Will Smith’s latest musical comeback feels like watching your cool uncle try to recreate his glory days at a family barbecue — there’s something equally endearing and cringe-worthy about the whole affair.
The 56-year-old entertainment icon dropped “Pretty Girls” last Friday, his second musical offering since deciding to dust off his rap career. Coming hot on the heels of his March album “Based on a True Story” (which, let’s be honest, barely made a ripple in today’s streaming-dominated landscape), this latest track sees Smith trying to thread an impossibly thin needle between his Fresh Prince legacy and contemporary hip-hop’s aesthetic.
Look — nobody expected Smith to come through with bars that could compete with Drake’s “For All The Dogs” deluxe edition or Travis Scott’s latest chart-topper. But there’s something fascinating about watching a Hollywood heavyweight wade back into the rap game during these strange post-slap, post-pandemic, AI-dominated times.
The music video opens with a therapy session scene (subtle as a brick through a window, but points for self-awareness) before launching into what feels like a 2025 remix of his ’90s swagger. “I like BBLs / That stand for ‘Bad b**ches link up,’” Smith declares, surrounded by a diverse ensemble of dancers. It’s the kind of line that probably sounded cooler in the writing session than it does blasting through your AirPods Max.
Social media’s reaction? About as mixed as a post-Grammy afterparty. Some viewers couldn’t smash the dislike button fast enough — “My ears bleeding again good god,” wrote one particularly enthusiastic critic. Others found themselves caught up in a wave of nostalgia, defending Smith’s right to express himself through music, regardless of his AARP eligibility.
The timing of Smith’s musical renaissance raises eyebrows. With the dust barely settled from that infamous 2022 Oscar moment (you know the one), and his decade-long Academy ban still fresh in Hollywood’s collective memory, this pivot to music feels… strategic? Perhaps therapeutic? Maybe a bit of both.
Here’s the thing about “Pretty Girls” — it’s not terrible. Really.

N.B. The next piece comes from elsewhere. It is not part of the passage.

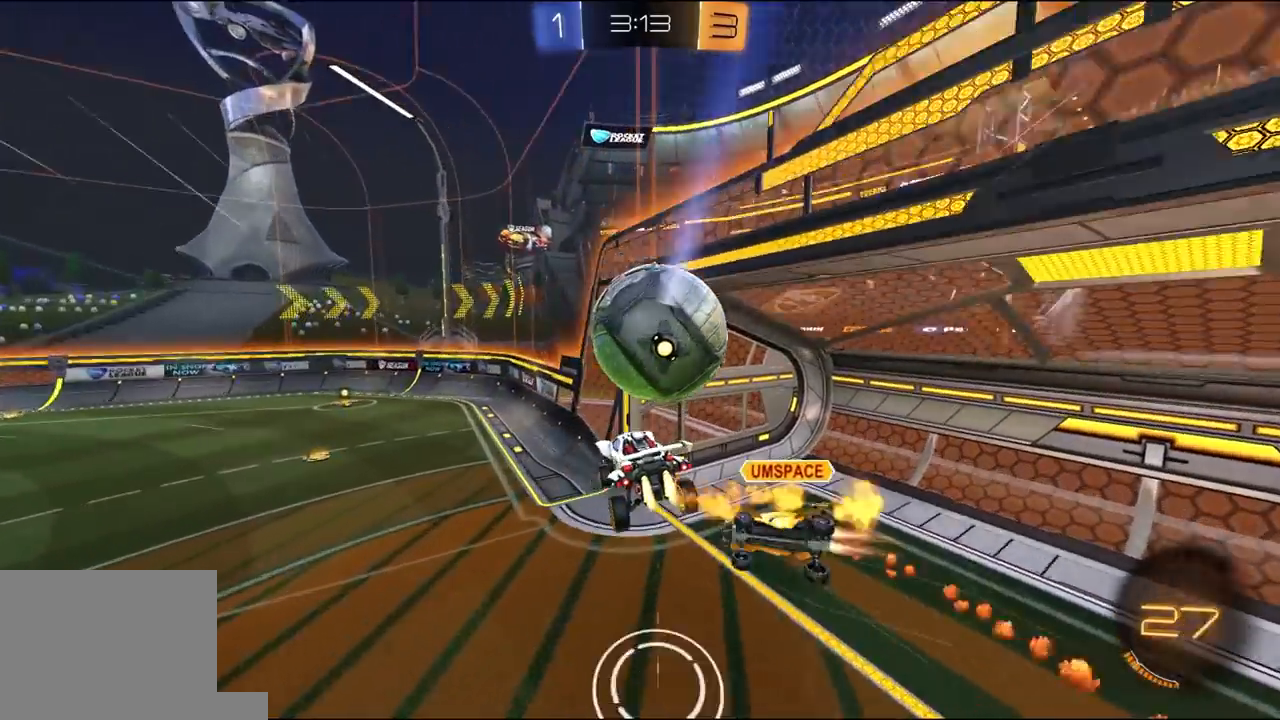
{"buttons": ["R2"], "left_stick": "left", "right_stick": "center", "events": [[67, "left_stick", "center"], [200, "R1", "up"], [200, "left_stick", "left"]]}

The production’s clean, the message is refreshingly respectful toward women (a welcome change in today’s hip-hop landscape), and Smith’s flow, while not exactly revolutionary, remains serviceable. But there’s an elephant in the recording studio that nobody wants to address: Should a man pushing 60 be making music clearly aimed at the TikTok generation?

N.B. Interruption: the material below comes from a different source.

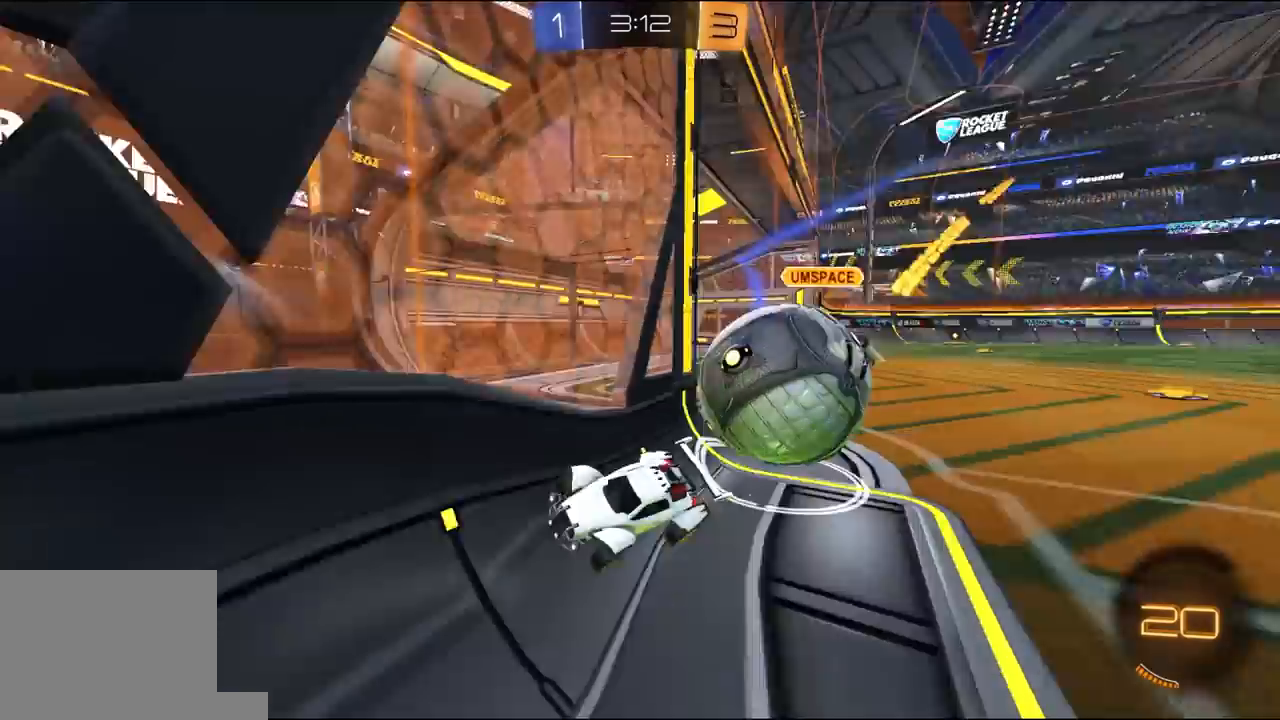
{"buttons": ["L1", "R2"], "left_stick": "left", "right_stick": "center", "events": [[500, "L1", "down"]]}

Then again, who makes these rules? Hip-hop’s pioneers are aging too, and nobody’s telling Run-DMC to hang up their shelltoes. The genre’s relationship with age feels increasingly complicated as its founding generation moves into their golden years.
Between the therapy references, the carefully curated inclusivity, and lyrics that sound workshopped by a committee, “Pretty Girls” comes across as an expensive attempt to rebrand Smith for the streaming era. Yet there’s something oddly compelling about watching one of entertainment’s most successful figures risk public ridicule just to reconnect with his first love.

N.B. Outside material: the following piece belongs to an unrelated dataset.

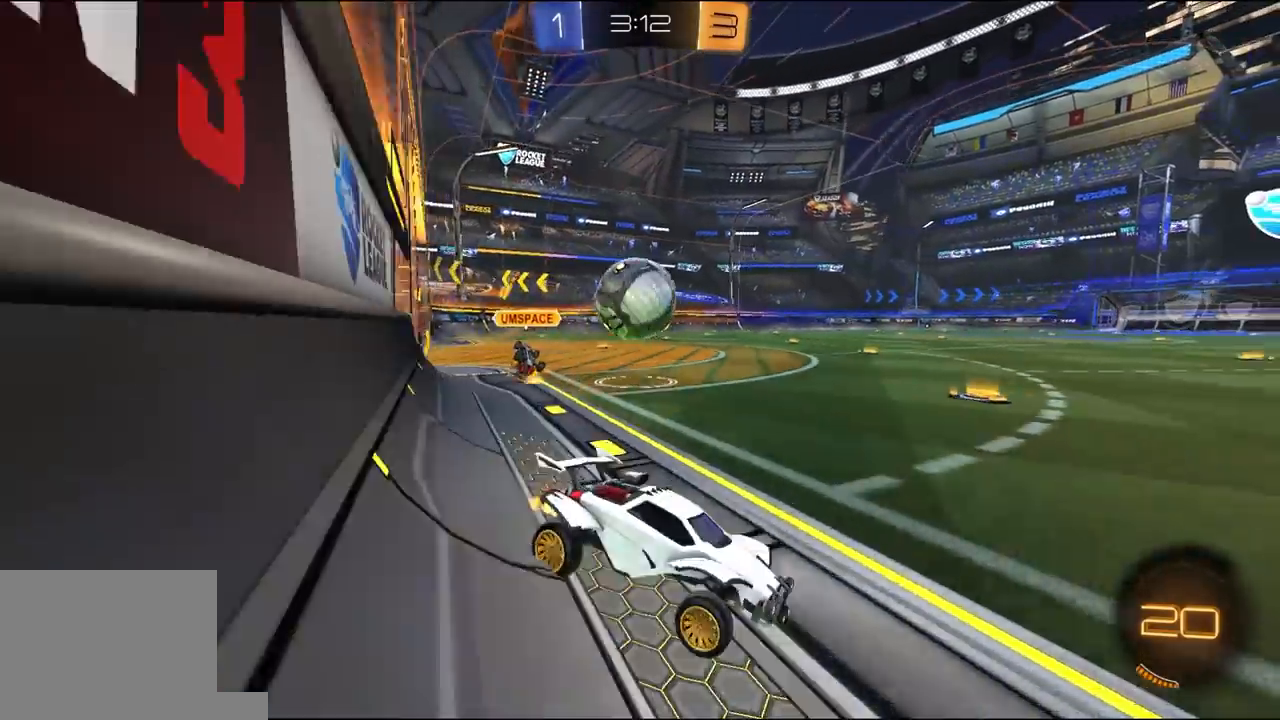
{"buttons": ["R2"], "left_stick": "left", "right_stick": "center", "events": [[167, "L1", "up"], [367, "R2", "up"], [467, "R2", "down"]]}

Maybe that’s the real story here — not the quality of the music or the commercial prospects, but the simple fact that Will Smith, despite everything, still wants to rap. In an industry obsessed with calculating every move through focus groups and AI predictions, there’s something almost rebellious about that choice.
Whether that rebellion translates into actual streaming numbers? Well, that’s another story entirely.